The beach is not bad at all - though a strong breeze, the bain of the east coast, put off all but the hardiest from walking on the sands. Not a single deck chair - no donkey rides - all a little flat. I thought about popping in to the other key attraction, the Pirate Radio Museum, but I suspect if I had have shelled out my £5, I would have been the only paying customer they'd had all day.
And the election campaign? Well, I couldn't find it - and this in a constituency with more political needle than most. As you come out of the station, you are face-to-face with the UKIP office, festooned with Carswell posters. I popped in. Two blokes having a chat - very welcoming, apologetic that they didn't have any UKIP badges or rosettes, but they gave me a Carswell poster and thanked me for my support. Hardly a hive of election activity - and this precisely seven days before polling day.
A little way down the road is the smaller, cosier, Conservative office - and here there was a bit of a buzz. Four women busily counting and folding election leaflets and stuffing them into envelopes, all overseen by a purposeful young man: "Yes, the campaign's going fine. Our candidate's getting a good reception. And now-and-again we see Douglas Carswell, when he can spare the time to come up from Fulham". Ouch!

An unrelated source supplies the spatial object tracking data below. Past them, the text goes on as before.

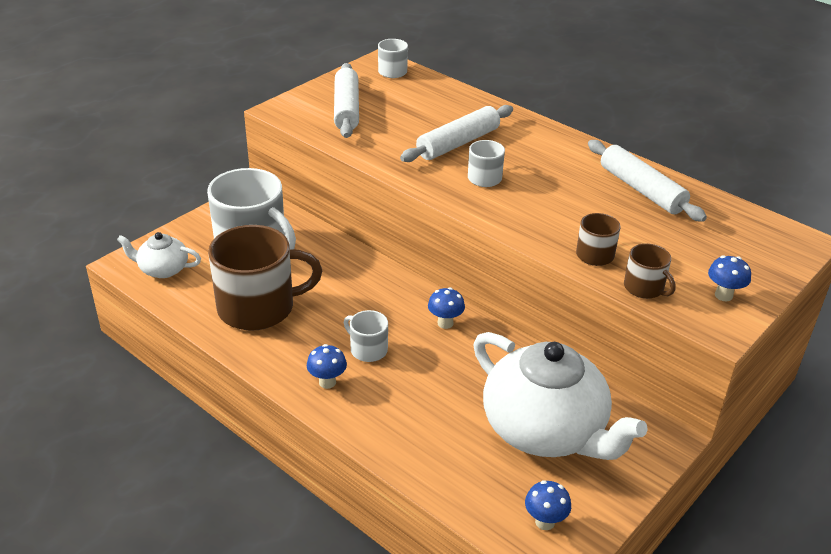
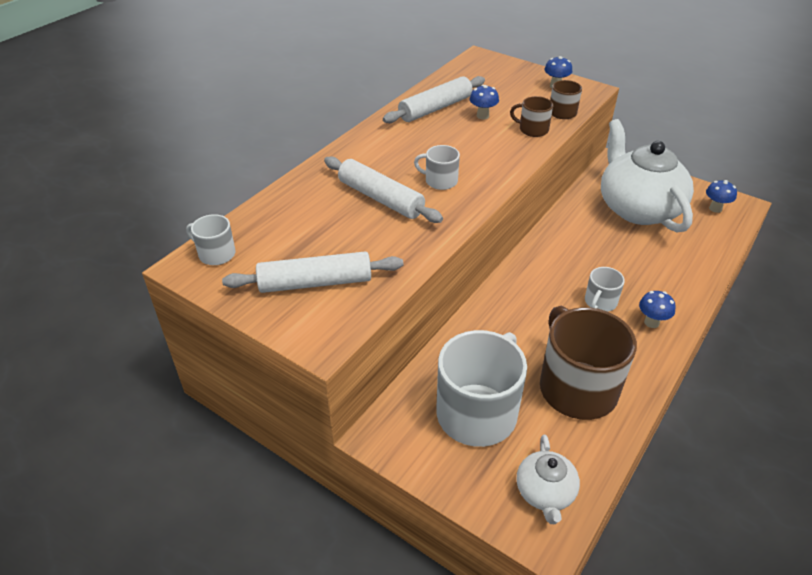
camera: 95 degrees left, 5 degrees up
(445, 323) = (546, 260): blue mushroom -> blue mushroom (482, 116)
(545, 430) = (637, 208): white teapot -> white teapot turned 60 degrees counterclockwise

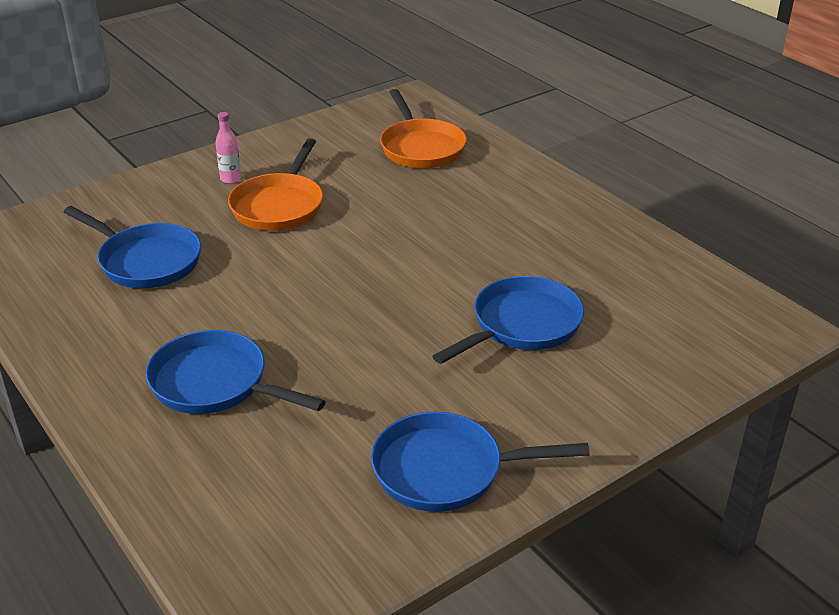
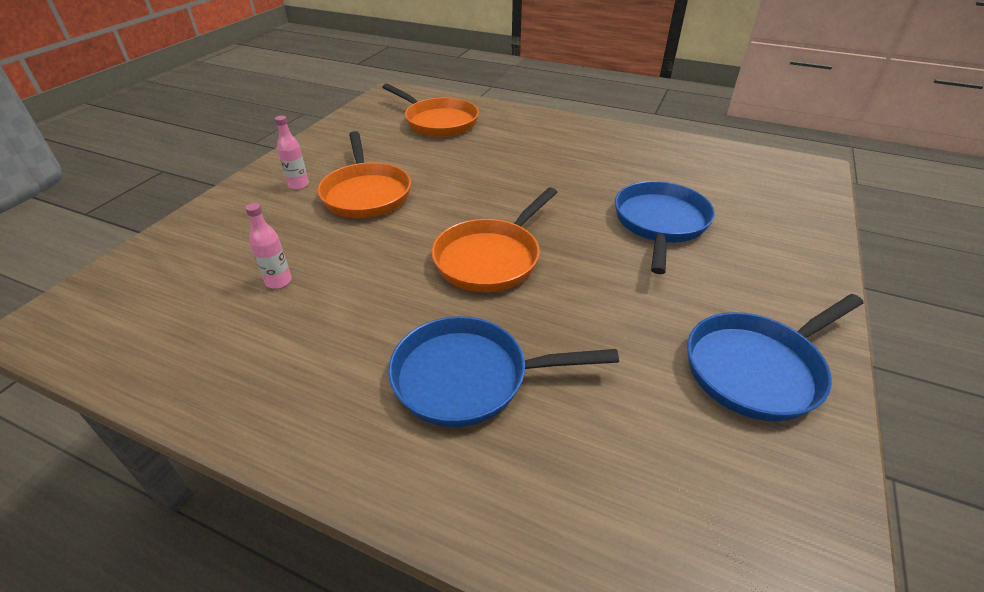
camera: 30 degrees left, 5 degrees up
(146, 261) = (278, 281): blue pan -> pink bottle
(326, 301) = (490, 258): none -> orange pan

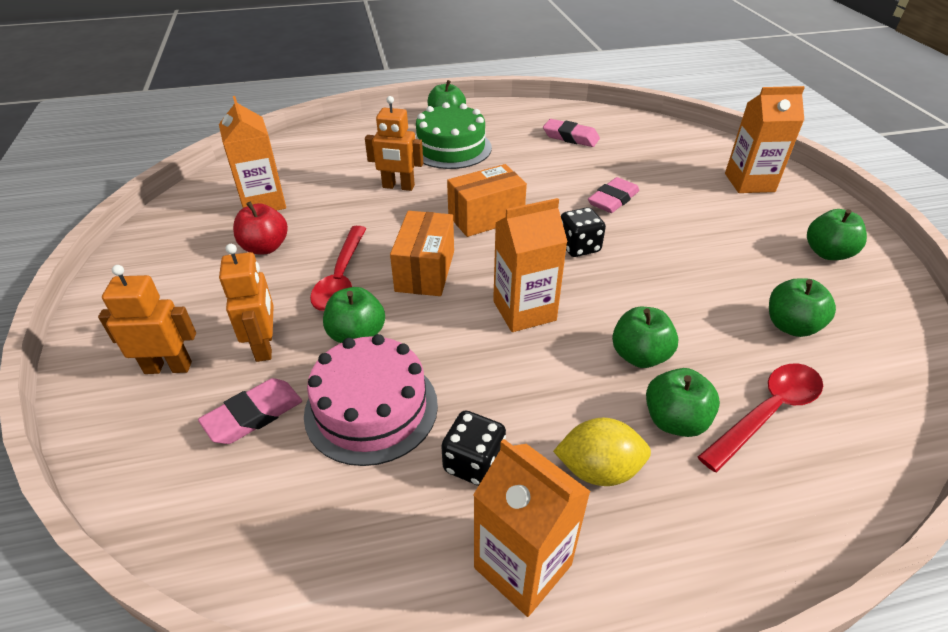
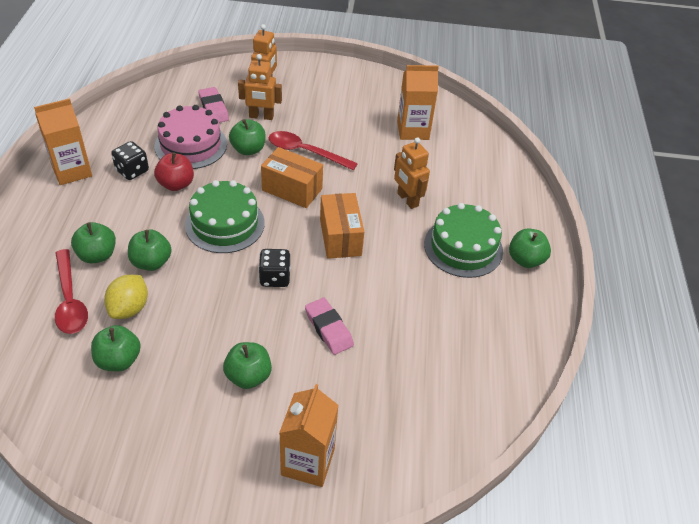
camera: 105 degrees right, 5 degrees up
(265, 247) = (356, 126): red apple -> red apple (176, 184)
(398, 187) = (407, 200): orange robot -> orange robot turned 60 degrees counterclockwise
(524, 311) = (225, 224): orange carton -> green cake
(570, 137) = (457, 345): pink eraser -> none
(598, 470) = (94, 212): yellow lemon -> yellow lemon (129, 308)
(827, 253) = (172, 449): green apple -> green apple (248, 376)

One of the blessings of leaving the BBC is that I don't need to be so circumspect in my blogging. So here is my prediction for May 7th - and after ... all time-stamped eight weeks ahead of polling day, and all to be deleted on May 8th if I am embarrassingly off the mark ...
So, my reckoning is that the two main parties are indeed neck-and-neck - neither excites much public enthusiasm, but it is clear that Ed Miliband isn't greatly trusted by the electorate. That personal awkwardness really matters and the political message is muddled. So I reckon that the polls have got it right, but as the campaign draws on the Tories will edge ahead, and even allowing for the bias towards Labour in the way that constituency boundaries are drawn, my guess is that the Conservatives will be the largest party in the new Parliament, though probably not by much.
I reckon that the SNP will do a little less well than the current polls suggest but will still emerge as the winner of the largest number of Scottish seats - more than thirty. The Lib Dems will do better than the polls point to, but will still lose a lot of seats, and will be down to under thirty MPs, and so will be relegated to the fourth largest party in Parliament.
The UKIP challenge is fading a little - they could get 10% of the vote and probably three or four MPs. The Greens will be somewhere around the 4-5% mark - but will do well to keep their sole current MP.
And if all this comes to pass, what happens then? Try this:
This isn't what I want to see happen - I just think it's entirely feasible and perhaps more likely than any other scenario. In that great journalistic cop out: time will tell.